Metal/nanowire contacts, quantum confinement, and their roles in the generation of new, gigantic actions in nanowire transistors.

A distinctly new route for the design, modeling and electrical behavior of very short-channel (5-10 nm in channel length) nanowire field-effect transistors (FETs) has been presented. Essential elements of the approach entail a drain current determined by thermionic emission, but not by carrier mobility in the channel of the transistor. A basic understanding of the fundamental physics and the concepts of Schottky-barrier-based design for the proposed route have been described. Quantum confinement in the nanowire channel together with Schottky barrier tailing and temperature-dependent fluctuations of applied biases has been taken into account for the development of the model. Both current-voltage characteristics and transconductance of FETs have been studied. The calculated results are in near-quantitative agreement with the available experiments.

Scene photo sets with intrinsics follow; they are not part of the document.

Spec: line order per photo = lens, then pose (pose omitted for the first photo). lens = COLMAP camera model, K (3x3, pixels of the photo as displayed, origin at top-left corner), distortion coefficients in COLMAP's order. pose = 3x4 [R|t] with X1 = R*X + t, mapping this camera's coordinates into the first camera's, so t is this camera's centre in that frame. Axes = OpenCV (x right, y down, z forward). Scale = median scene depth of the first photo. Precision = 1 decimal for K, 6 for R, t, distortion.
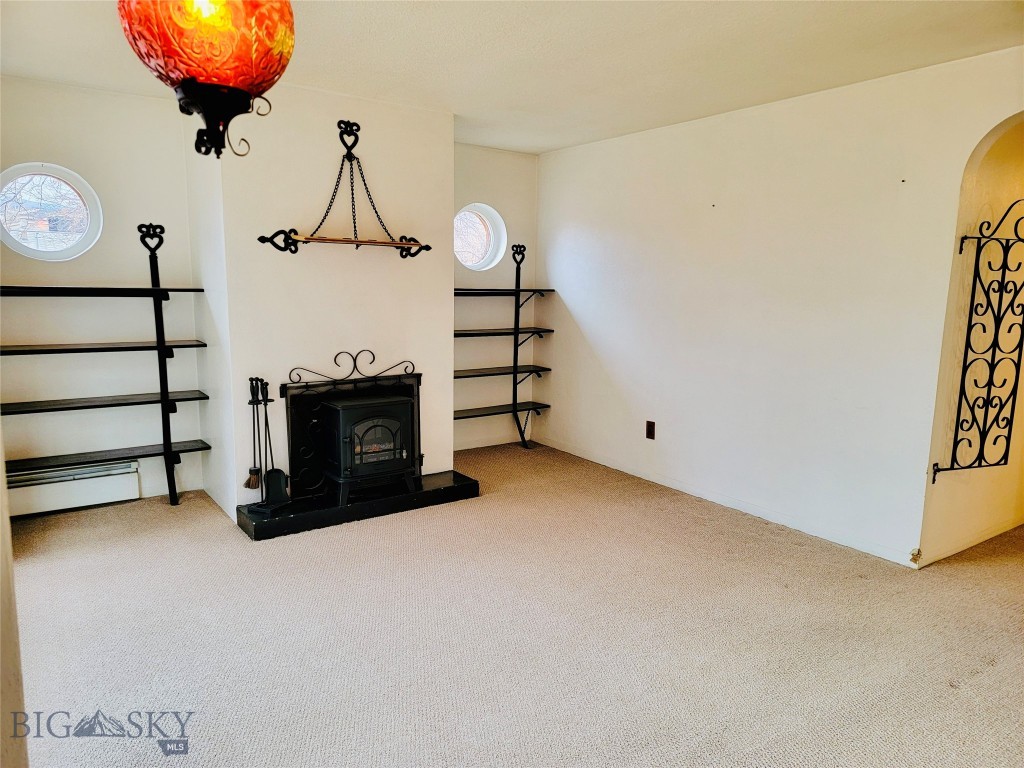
lens RADIAL K [[706.4, 0, 509.8], [0, 706.4, 386.8], [0, 0, 1]] dist [0.041409, -0.011264]
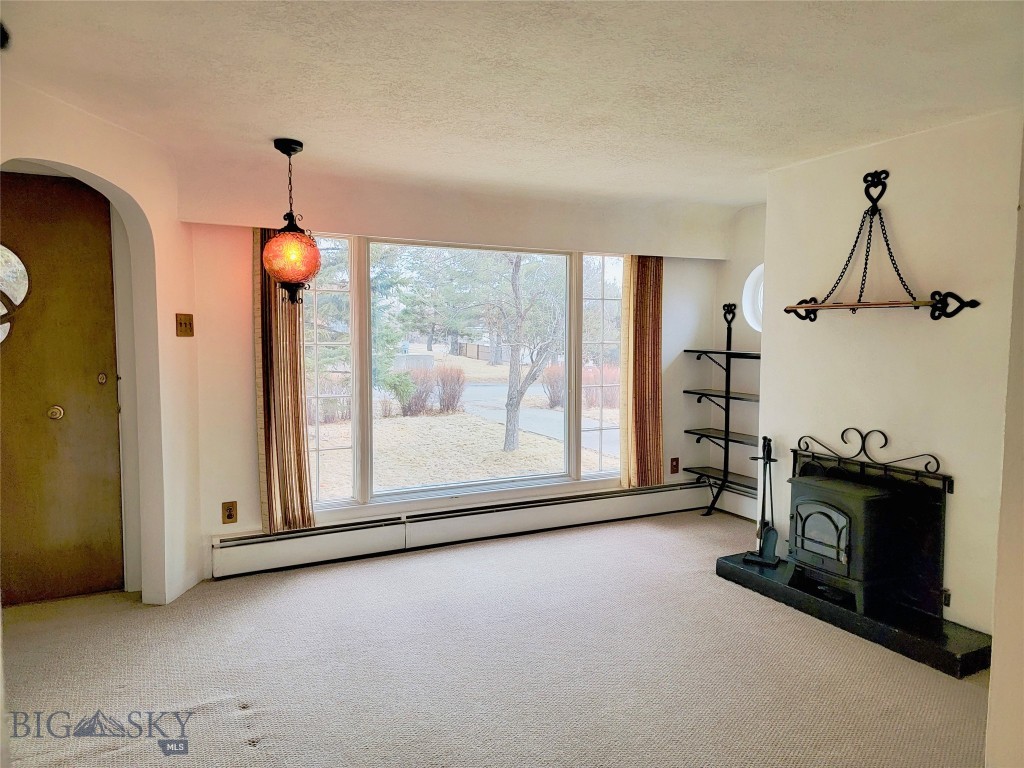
lens RADIAL K [[706.4, 0, 506.1], [0, 706.4, 386.4], [0, 0, 1]] dist [0.041409, -0.011264]
pose [[-0.152821, 0.047233, -0.987125, 0.708588], [-0.165691, 0.983494, 0.072710, -0.093540], [0.974265, 0.174670, -0.142472, 0.693876]]
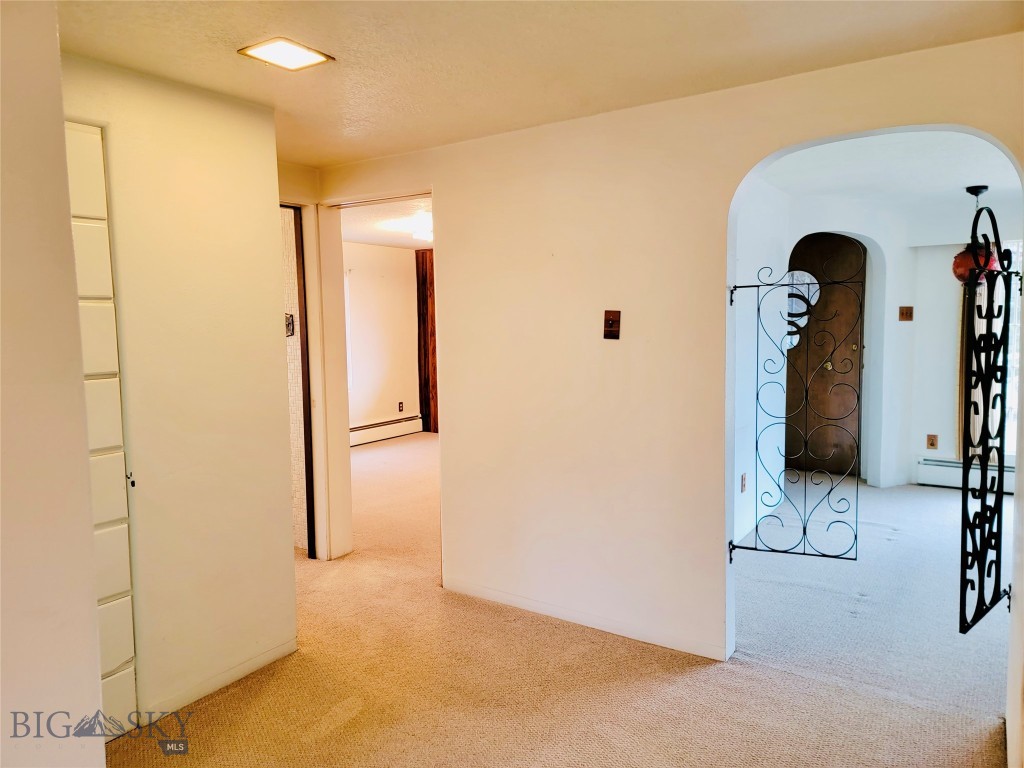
lens RADIAL K [[706.4, 0, 509.8], [0, 706.4, 385.2], [0, 0, 1]] dist [0.041409, -0.011264]
pose [[-0.942302, 0.005704, -0.334714, 1.087254], [-0.071907, 0.973068, 0.219017, -0.152673], [0.326949, 0.230448, -0.916514, 1.228410]]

Measured data show very diverse (e.g., exponential, linear, saturating, and non-linear non-exponential non-saturating) nanowire transistor characteristics. The model explains these characteristics well and reveals a number of new transistor actions. It highlights the impacts of quantum confinement and Schottky contacts for these new transistor actions. It also quantifies the significant enhancement of the drain-source current and transconductance. With new findings thus achieved, suggestions for the realization of very high-performance, small-diameter (preferably 2 nm), small-Schottky-barrier-height, high-operating temperature, ultra-short-channel-length, nanowire transistors have been made. Optimized design of these transistors has been suggested. And the range (in terms of device and technological parameters) of the proposed model has been elucidated.